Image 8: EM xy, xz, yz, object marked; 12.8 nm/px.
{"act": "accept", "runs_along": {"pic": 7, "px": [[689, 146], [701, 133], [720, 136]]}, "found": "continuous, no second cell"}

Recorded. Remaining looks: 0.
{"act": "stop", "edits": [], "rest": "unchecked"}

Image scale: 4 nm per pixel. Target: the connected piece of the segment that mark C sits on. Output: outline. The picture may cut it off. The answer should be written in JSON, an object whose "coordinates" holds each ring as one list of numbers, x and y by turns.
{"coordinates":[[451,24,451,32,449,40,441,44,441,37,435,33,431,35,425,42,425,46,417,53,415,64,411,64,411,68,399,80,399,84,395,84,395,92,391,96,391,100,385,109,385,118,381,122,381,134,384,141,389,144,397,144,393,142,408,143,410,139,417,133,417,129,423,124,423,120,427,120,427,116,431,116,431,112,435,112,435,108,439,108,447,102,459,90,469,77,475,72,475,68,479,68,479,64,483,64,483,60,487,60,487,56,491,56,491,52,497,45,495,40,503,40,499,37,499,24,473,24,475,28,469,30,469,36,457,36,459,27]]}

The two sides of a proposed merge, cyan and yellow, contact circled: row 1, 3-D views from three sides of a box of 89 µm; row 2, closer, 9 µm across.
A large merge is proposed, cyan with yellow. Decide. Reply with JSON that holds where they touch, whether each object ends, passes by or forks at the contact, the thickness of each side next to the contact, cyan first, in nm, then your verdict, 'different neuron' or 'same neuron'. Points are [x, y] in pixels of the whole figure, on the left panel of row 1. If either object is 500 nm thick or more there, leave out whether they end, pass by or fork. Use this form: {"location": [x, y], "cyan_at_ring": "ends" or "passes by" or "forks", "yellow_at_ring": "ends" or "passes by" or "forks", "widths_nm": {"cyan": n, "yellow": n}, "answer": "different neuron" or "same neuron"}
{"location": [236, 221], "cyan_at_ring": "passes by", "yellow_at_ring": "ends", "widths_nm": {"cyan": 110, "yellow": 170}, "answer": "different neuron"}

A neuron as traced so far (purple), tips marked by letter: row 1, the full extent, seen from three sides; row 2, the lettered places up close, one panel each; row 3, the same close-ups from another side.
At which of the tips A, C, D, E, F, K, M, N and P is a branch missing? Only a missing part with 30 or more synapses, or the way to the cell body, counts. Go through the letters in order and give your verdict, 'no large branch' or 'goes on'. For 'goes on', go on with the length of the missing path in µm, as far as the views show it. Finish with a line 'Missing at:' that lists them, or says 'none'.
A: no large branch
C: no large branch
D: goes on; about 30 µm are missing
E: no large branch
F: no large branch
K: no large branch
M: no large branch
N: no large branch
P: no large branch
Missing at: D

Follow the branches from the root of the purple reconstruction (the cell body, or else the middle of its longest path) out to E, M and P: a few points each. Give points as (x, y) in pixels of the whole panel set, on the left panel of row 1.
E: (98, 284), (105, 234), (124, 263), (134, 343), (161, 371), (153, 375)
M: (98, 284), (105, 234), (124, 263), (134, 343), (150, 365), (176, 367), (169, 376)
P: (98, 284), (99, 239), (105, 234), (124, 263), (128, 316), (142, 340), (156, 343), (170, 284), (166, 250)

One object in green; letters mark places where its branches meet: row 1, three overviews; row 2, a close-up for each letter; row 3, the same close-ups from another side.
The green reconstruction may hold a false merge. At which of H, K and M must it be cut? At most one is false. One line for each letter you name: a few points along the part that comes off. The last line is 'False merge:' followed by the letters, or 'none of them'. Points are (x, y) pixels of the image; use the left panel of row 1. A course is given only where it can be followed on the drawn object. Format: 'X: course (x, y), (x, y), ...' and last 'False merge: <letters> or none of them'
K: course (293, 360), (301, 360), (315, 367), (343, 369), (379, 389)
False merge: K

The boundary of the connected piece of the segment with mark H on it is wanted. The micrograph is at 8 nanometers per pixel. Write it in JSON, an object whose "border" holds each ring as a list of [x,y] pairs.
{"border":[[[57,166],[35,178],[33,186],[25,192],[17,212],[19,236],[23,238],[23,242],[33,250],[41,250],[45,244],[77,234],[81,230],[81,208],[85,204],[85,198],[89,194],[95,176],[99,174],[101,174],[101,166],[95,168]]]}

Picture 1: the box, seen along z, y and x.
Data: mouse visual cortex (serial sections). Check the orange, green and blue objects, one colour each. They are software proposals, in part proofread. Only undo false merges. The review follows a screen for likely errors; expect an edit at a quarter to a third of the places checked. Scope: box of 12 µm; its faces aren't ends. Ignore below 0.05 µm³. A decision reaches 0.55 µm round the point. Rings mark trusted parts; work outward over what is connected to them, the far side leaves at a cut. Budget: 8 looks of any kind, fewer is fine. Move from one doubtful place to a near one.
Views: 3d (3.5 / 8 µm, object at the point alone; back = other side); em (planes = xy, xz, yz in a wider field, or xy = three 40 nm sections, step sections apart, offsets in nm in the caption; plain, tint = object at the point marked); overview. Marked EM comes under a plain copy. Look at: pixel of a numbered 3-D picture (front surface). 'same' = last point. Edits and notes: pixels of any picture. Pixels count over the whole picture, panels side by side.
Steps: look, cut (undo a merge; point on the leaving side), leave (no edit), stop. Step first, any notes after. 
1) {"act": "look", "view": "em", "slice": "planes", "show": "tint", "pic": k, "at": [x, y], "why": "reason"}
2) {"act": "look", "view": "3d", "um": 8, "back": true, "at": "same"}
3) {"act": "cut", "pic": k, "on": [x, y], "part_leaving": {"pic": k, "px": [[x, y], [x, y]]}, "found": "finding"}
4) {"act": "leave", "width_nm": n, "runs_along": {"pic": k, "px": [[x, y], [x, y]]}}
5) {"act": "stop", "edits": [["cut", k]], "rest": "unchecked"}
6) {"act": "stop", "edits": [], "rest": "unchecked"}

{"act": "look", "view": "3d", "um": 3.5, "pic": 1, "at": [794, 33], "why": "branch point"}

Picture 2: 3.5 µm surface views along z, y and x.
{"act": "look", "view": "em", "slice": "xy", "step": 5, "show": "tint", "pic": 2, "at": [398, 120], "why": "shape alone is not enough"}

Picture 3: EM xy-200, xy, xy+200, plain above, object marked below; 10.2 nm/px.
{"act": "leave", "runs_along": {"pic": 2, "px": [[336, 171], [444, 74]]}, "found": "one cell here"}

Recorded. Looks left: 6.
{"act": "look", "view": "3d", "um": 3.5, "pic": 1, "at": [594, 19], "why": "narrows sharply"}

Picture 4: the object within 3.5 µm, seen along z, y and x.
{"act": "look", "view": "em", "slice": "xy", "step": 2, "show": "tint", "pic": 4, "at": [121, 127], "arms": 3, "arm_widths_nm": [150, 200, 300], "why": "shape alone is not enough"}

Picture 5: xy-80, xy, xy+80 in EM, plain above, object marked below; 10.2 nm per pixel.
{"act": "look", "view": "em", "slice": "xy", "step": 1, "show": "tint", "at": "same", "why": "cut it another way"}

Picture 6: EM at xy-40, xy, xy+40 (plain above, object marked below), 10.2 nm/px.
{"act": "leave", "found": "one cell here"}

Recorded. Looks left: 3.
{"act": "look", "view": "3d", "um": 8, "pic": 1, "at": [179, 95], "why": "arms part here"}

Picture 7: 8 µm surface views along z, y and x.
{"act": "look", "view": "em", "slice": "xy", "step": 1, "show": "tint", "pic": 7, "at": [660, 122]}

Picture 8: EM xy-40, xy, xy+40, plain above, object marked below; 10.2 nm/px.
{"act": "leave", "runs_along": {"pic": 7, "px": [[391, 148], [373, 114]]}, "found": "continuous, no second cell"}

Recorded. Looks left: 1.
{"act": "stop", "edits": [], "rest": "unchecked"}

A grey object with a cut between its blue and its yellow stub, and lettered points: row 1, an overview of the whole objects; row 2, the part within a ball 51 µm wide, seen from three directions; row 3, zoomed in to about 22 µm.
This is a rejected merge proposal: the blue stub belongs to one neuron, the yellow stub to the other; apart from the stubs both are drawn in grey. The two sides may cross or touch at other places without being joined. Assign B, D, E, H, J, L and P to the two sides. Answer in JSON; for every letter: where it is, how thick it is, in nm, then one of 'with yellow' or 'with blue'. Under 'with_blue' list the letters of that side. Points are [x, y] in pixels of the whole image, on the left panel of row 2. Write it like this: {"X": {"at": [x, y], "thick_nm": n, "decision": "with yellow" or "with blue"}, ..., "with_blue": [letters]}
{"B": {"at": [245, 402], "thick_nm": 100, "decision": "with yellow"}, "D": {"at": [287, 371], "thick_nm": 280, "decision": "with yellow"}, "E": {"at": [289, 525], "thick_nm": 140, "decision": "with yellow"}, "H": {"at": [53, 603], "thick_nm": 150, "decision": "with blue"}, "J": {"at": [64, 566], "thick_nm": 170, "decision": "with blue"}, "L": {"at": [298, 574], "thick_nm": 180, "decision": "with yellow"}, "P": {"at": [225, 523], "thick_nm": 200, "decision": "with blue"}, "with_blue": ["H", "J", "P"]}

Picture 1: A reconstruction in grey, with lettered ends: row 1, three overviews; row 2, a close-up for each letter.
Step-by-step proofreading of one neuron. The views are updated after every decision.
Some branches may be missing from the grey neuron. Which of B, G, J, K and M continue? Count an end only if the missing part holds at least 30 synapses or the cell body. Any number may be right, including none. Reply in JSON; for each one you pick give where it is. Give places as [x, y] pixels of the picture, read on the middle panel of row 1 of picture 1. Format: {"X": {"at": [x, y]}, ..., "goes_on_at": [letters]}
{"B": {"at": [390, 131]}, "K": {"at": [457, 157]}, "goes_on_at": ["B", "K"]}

= = = =

TASK REQUIREMENTS:
Each line holding the word "overviews" must be pulled from the records.

SOLUTION TO THIS EXERCISE:
One object in green; letters mark places where its branches meet: row 1, three overviews; row 2, a close-up for each letter; row 3, the same close-ups from another side.
Picture 1: A reconstruction in grey, with lettered ends: row 1, three overviews; row 2, a close-up for each letter.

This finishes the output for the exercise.